2004 Denver Annual Meeting (November 7–10, 2004)

Paper No. 7
Presentation Time: 1:30 PM-5:30 PM

GIS BASED METHODS FOR THREE-DIMENSIONAL EVALUATION OF LIQUEFACTION SUSCEPTIBILITY, ALBUQUERQUE, NM


CLARK, Jodi A., Hydrosphere Resource Consultants, PO Box 445, 115 A Abeyta Street, Socorro, NM 87801 and HANEBERG, William C., Haneberg Geoscience, 10208 39th Avenue SW, Seattle, WA 98146, jac@hydrosphere.com

The purpose of this study was to establish three-dimensional GIS-based procedures for evaluating liquefaction susceptibility and to compare the results of these methods to an existing two-dimensional liquefaction susceptibility study for the same area. A recent liquefaction susceptibility study of the Albuquerque area focused on the surficial geology and did not take into account vertical variations of soils that could cause potential liquefaction problems. I developed a GIS-based approach to incorporate these vertical variations by evaluating liquefaction susceptibility for three depth intervals and then combining these to form the overall liquefaction susceptibility for the study area. I also developed a second GIS-based method that used standardized standard penetration test (SPT) blow count data as a proxy for the calculated peak ground acceleration (PGA) trigger to minimize data calculation and processing time. The data for this study are clustered, sparse, and show a high level of spatial variability. These characteristics create some uncertainty with the GIS based liquefaction susceptibility analysis on a regional scale, but would likely not pose a problem with more localized analyses with more evenly distributed data.
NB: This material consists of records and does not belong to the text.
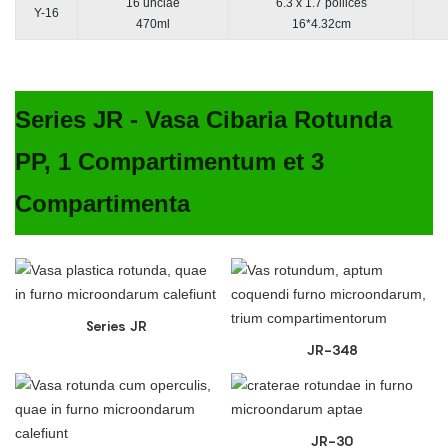
16 unciae
6.3 x 1.7 pollices
Y-16
470ml
16*4.32cm
Series JR - Vasa Cibaria Rotunda
PP, 1 Compartimentum et 3
Compartimenta
Series JR
JR-348
JR-30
The results of these two methods are compared to the previous surficial geology based results. All three methods show the same regional trend, which is highest risk of liquefaction along the river and floodplain with decreasing liquefaction susceptibility to the east and west as the elevation increases and the depth to groundwater increases. Each of the methods is best suited to particular uses, but none of them are without uncertainty or inherent error. The surficial geology approach used in the previous study provides a regional overview of the liquefaction susceptibility distribution, but masks some localized areas were the potential for liquefaction could be higher than the surficial geology indicates, and should primarily be applied to areas with little or no vertical variability. The methods developed for this study provide more localized detail, but when applied on a regional scale introduce uncertainty and bias based on the distribution of the data.